Records excerpted from a collection
BEGIN
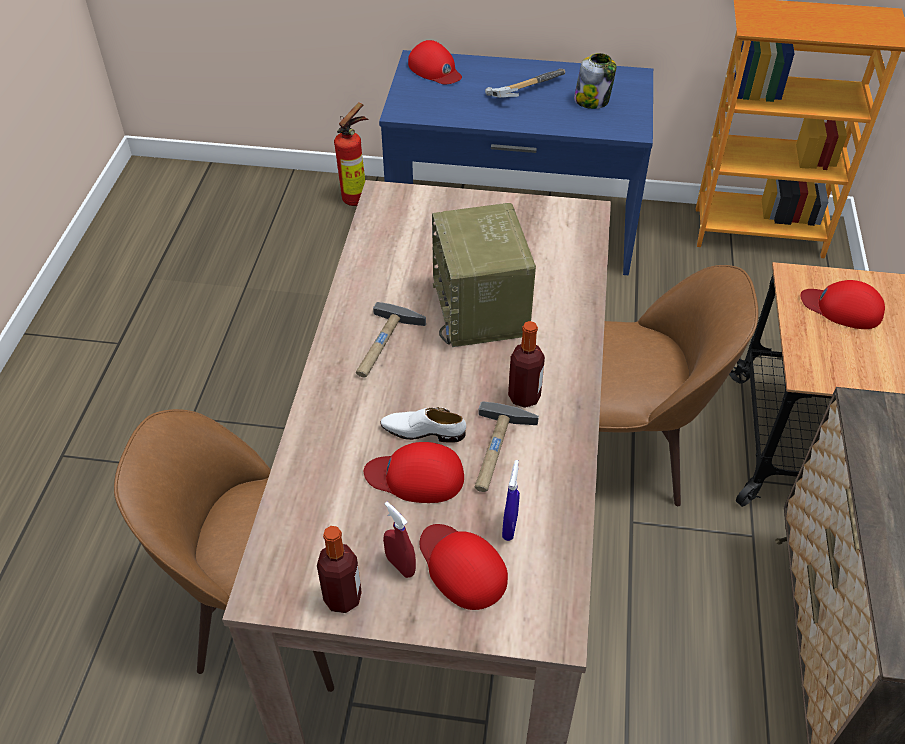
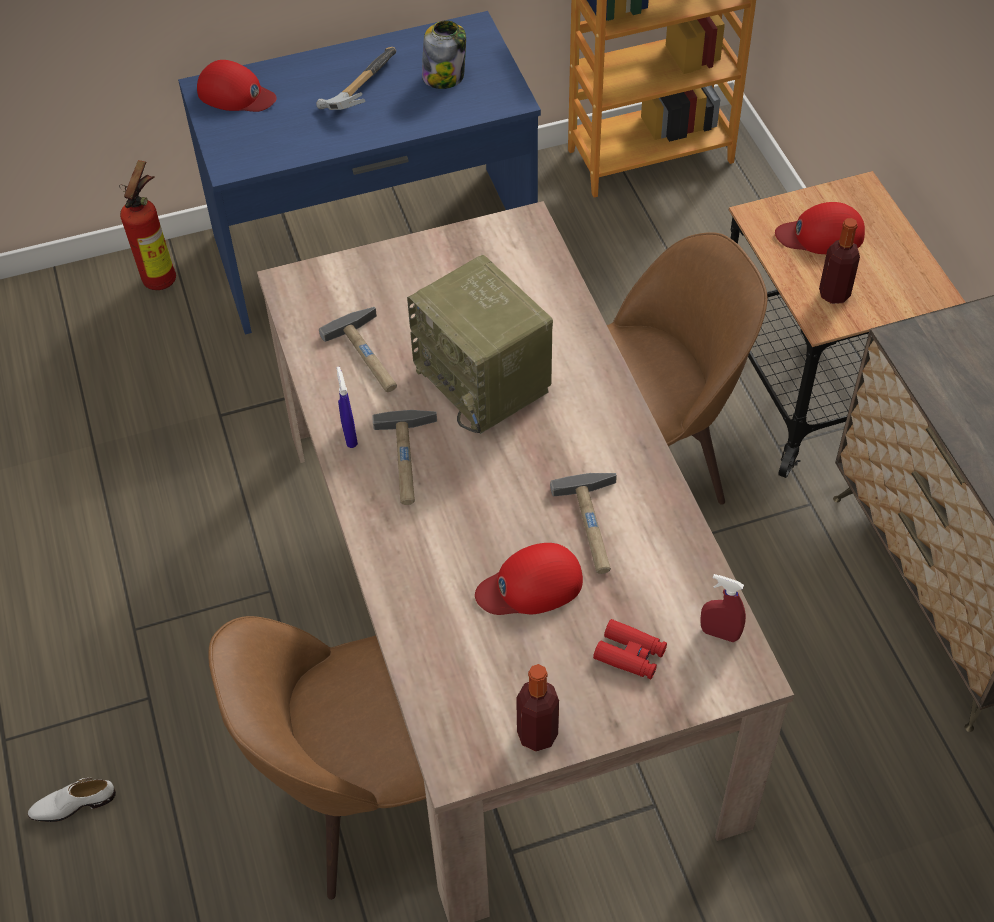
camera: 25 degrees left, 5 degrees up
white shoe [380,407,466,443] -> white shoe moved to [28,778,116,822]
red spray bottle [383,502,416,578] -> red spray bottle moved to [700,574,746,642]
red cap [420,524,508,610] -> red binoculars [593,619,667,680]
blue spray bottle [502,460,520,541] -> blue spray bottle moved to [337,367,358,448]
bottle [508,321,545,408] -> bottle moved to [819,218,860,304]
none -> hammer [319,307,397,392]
END
What is expected: Print exactly the lines of the records from the one containing "red cap [420,524,508,610]" through the end, and nothing besides them.

Result:
red cap [420,524,508,610] -> red binoculars [593,619,667,680]
blue spray bottle [502,460,520,541] -> blue spray bottle moved to [337,367,358,448]
bottle [508,321,545,408] -> bottle moved to [819,218,860,304]
none -> hammer [319,307,397,392]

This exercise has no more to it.